Thank you for the kind words!
In my opinion & experience, I think that what really matters in this field is the work you produce. Does it help if you come from a highly ranked program? Probably, but ‘average’ programs can be just as beneficial if you’re proactive about creating a high caliber educational experience for yourself. Whatever university you end up at, be intentional about your coursework (especially art history courses). Start thinking about what kind of art speaks to you, what your university can offer you that others can’t, and what you want to do with your life career-wise.
What does it look like to “be intentional” about education?
Know what your university has to offer. Every university has something unique to offer its students. When you decide on a university (whether it’s “average” or Tier 1), figure out what resources it has. Who are the art history faculty? What do they specialize in? What courses do they teach? Does the department have a graduate program? Does the department host any events, like lecture series or undergrad/grad symposiums? Are there any art history-related awards you might be able to win - or broad awards, like general undergraduate research awards? Does your university have one large library, or does it have an “Arts” library? Does your university have any special collections or partnerships with other local libraries? Does your university offer study abroad, and is there financial aid available? Is the school in close proximity to any museums? If so, do any of these museums offer internships?

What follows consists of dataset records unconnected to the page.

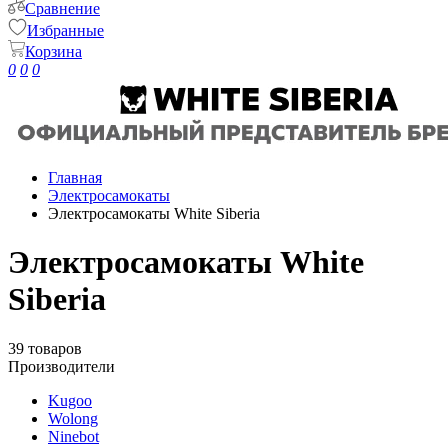
Сравнение
Избранные
Корзина
0
0
0
Главная
Электросамокаты
Электросамокаты White Siberia
Электросамокаты White
Siberia
39 товаров
Производители
Kugoo
Wolong
Ninebot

Find something to focus on. If you decide you want to delve into, say, Italian Renaissance art, take as many classes as you can on that subject within the department, but also take classes in related areas of study like history, philosophy, and literature. See if your university allows you to enroll in independent study units and/or honors units, and if so, work closely with a faculty member or two as you write papers for them related to what you want to focus on. Having an area of specialization isn’t necessary, but it can help you be competitive on grad applications if you use your specialty to engage in independent (or term) research papers/projects, participate in any undergraduate symposiums, publish in open access or undergraduate research journals, etc.
Challenge yourself. Challenging yourself academically can provide you with new perspectives on art and art history. Don’t shy away from seminars. Learn the history of art history and study art theory. Read difficult texts and groundbreaking authors. Enroll in an honors program, if your university has one. In your junior or senior year, see if a professor will let you take or audit one of their graduate seminars.
Study art history outside of class. Try to find time to read books not on the reading list. More importantly, go to museums! Get out and see art. Question it. Observe the way exhibitions are put together and ask yourself what you get from it as it is, and what you might do differently if you were the curator. Read or thumb through exhibition catalogues, catalogue raisonnés, and technical analyses. And read art news — keep up with what’s happening.
Make sure your professors know you. Go to office hours. See if they will advise you on an independent project. Ask them about what classes you should take, what grad programs they like, what their life is like as a professor and how they got there… Foster these relationships, especially if you find professors who take you seriously and are supportive of your academic goals.
Learn to read at least two languages. Knowing how to read at least two languages other than English will help you stand out on graduate applications, since most grad programs in the US require at least one (but sometimes up to three) language exams in order to obtain an advanced degree. Some undergrad institutions may even require that you know two languages to graduate, anyway, so be sure to check with your university about their requirements.
Study abroad (and travel), if possible. Studying abroad (and/or traveling) is a great way to get to know a particular city and country and to study art in situ. This is more about personal enrichment than being a C.V. booster, but it doesn’t hurt; some grad programs like to know if you’ve experienced the area you want to study.
TL;DR: The beauty of education is that despite distinctions between university rankings, you can get an excellent education (and make yourself a strong candidate for grad school) through traditional means (like coursework) and non-traditional means (like learning and questioning and writing on your own).
Good luck! Please keep me posted, and as always, I hope this helps!